Task to carry out: Look through the records below, and copy out every line that holds the string "Right".

Supplied records section start

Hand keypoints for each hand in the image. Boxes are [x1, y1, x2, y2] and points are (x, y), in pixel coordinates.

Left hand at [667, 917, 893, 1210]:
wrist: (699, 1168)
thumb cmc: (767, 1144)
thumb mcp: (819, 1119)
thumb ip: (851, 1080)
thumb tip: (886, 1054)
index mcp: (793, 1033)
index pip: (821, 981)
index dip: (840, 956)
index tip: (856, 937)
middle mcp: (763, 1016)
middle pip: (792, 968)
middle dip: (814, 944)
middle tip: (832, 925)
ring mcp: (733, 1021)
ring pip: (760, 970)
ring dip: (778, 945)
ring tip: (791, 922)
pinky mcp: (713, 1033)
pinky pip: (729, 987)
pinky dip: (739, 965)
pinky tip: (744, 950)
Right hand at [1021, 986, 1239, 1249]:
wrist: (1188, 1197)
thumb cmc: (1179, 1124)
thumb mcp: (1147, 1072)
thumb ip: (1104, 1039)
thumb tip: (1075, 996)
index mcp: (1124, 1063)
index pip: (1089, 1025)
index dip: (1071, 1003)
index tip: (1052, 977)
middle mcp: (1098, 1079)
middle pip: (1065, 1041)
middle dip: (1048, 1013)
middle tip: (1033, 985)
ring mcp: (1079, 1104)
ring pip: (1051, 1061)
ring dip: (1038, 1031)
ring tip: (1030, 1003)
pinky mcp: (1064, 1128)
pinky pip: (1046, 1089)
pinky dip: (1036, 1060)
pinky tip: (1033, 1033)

Supplied records section end
Supplied records section start

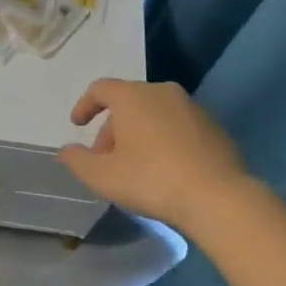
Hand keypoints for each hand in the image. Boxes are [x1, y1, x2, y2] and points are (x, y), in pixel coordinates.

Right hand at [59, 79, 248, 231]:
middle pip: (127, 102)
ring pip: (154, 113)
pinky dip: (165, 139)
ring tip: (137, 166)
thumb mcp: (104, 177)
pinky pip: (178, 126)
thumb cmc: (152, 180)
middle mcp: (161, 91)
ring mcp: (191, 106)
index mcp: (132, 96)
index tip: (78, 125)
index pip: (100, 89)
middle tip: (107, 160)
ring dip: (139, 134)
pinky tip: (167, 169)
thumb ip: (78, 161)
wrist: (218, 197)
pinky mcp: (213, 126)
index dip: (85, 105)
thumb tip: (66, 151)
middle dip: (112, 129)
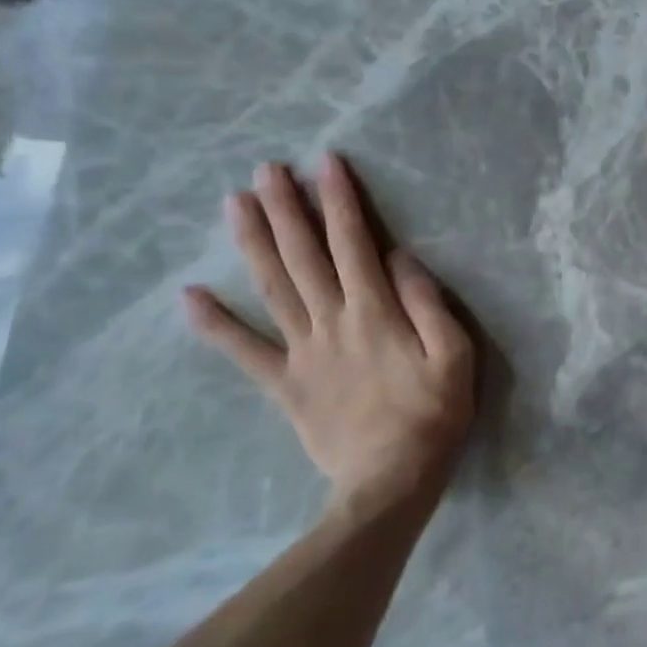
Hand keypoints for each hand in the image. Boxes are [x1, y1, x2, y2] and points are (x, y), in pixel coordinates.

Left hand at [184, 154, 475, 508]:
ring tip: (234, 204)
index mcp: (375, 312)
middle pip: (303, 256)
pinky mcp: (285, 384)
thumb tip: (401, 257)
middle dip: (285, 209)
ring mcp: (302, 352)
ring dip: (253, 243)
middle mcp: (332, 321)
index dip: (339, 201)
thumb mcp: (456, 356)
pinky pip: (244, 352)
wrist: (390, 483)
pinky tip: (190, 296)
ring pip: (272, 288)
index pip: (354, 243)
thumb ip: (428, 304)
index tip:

Supplied records section end
Supplied records section start

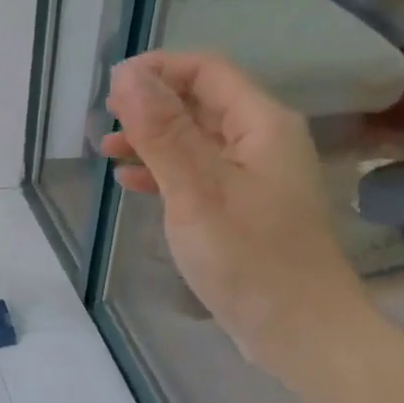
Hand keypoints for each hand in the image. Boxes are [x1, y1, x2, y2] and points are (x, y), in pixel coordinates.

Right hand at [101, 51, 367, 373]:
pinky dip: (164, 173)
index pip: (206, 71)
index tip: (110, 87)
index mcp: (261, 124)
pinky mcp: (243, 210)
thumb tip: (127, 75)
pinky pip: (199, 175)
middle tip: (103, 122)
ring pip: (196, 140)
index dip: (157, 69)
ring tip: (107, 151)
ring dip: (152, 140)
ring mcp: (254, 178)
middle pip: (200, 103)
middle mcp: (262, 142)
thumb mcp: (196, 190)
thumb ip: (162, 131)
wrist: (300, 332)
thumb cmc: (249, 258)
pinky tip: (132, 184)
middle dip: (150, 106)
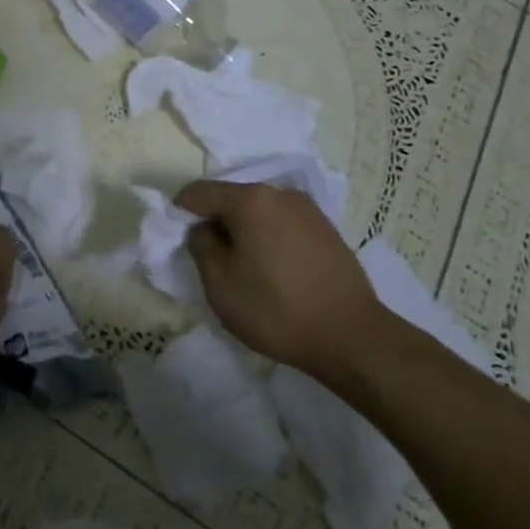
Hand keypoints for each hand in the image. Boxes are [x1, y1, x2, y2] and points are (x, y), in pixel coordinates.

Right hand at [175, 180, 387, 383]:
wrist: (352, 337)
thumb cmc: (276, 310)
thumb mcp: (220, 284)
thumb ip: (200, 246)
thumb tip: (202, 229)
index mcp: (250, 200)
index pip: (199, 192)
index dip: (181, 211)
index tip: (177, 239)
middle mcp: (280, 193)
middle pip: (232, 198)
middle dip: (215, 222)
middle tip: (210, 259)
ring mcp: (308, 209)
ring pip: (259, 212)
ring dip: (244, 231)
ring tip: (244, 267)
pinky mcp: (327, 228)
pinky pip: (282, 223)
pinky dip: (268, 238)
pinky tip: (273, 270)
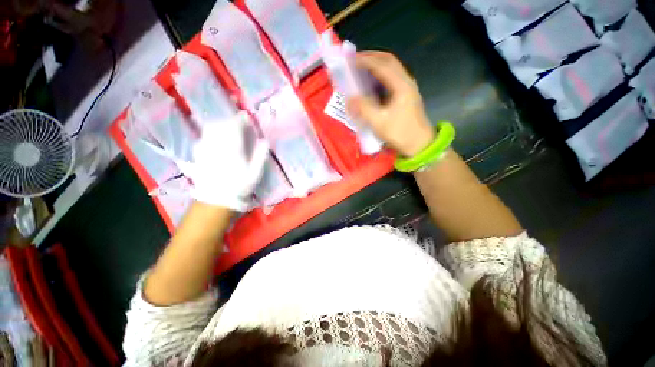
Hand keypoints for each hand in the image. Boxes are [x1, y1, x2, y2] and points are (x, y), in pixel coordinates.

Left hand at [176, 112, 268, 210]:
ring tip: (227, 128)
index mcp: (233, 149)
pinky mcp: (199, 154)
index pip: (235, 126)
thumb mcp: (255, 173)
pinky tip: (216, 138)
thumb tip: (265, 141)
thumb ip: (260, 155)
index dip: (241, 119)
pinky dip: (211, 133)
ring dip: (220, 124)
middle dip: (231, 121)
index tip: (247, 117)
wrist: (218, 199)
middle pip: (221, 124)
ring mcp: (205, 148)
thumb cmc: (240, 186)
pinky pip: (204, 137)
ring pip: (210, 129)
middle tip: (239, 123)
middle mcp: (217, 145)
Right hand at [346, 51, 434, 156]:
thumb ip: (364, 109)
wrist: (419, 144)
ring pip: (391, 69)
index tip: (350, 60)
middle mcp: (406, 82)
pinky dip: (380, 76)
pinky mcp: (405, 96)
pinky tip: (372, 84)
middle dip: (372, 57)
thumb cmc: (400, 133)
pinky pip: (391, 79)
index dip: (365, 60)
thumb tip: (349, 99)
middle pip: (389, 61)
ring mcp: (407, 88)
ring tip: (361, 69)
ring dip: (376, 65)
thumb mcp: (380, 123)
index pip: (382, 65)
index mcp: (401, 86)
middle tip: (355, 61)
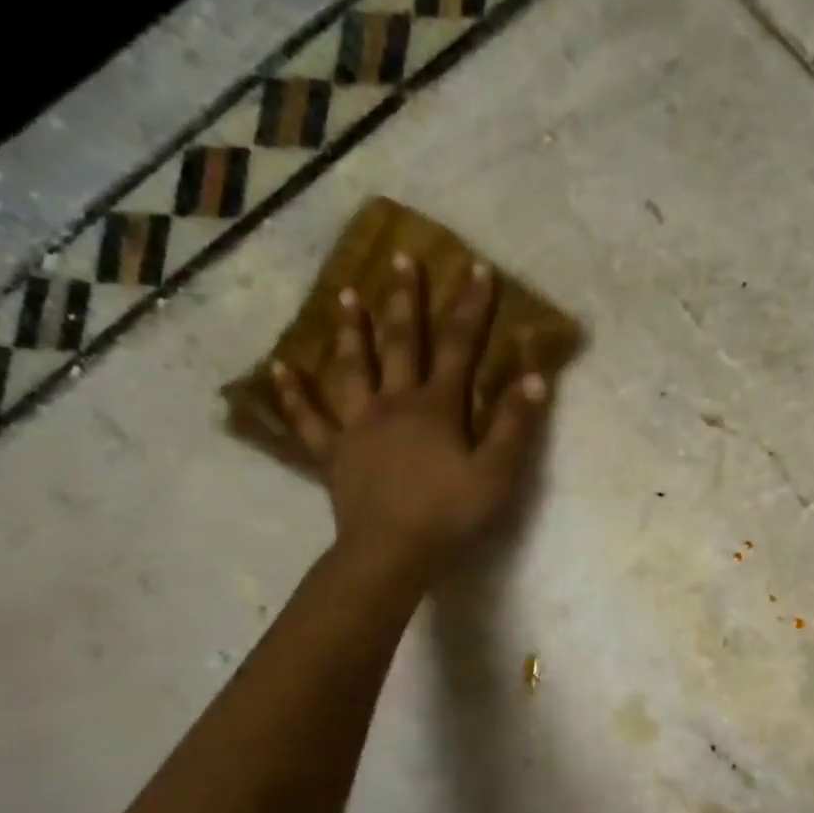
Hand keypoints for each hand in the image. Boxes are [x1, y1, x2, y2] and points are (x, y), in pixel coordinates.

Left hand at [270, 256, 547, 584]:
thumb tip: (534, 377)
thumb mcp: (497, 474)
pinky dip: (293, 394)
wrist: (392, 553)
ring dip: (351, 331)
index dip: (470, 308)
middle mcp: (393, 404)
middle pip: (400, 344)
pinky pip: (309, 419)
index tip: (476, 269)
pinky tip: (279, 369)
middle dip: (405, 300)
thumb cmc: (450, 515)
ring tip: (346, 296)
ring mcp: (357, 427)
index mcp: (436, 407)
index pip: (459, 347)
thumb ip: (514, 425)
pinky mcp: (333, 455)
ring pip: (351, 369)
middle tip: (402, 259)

Supplied records section end

Written answer:
Right hand at [1021, 986, 1239, 1249]:
Right hand at [59, 79, 248, 231]:
Right hand at [101, 51, 367, 373]:
Right hand at [175, 180, 387, 383]:
Right hand at [346, 51, 434, 156]:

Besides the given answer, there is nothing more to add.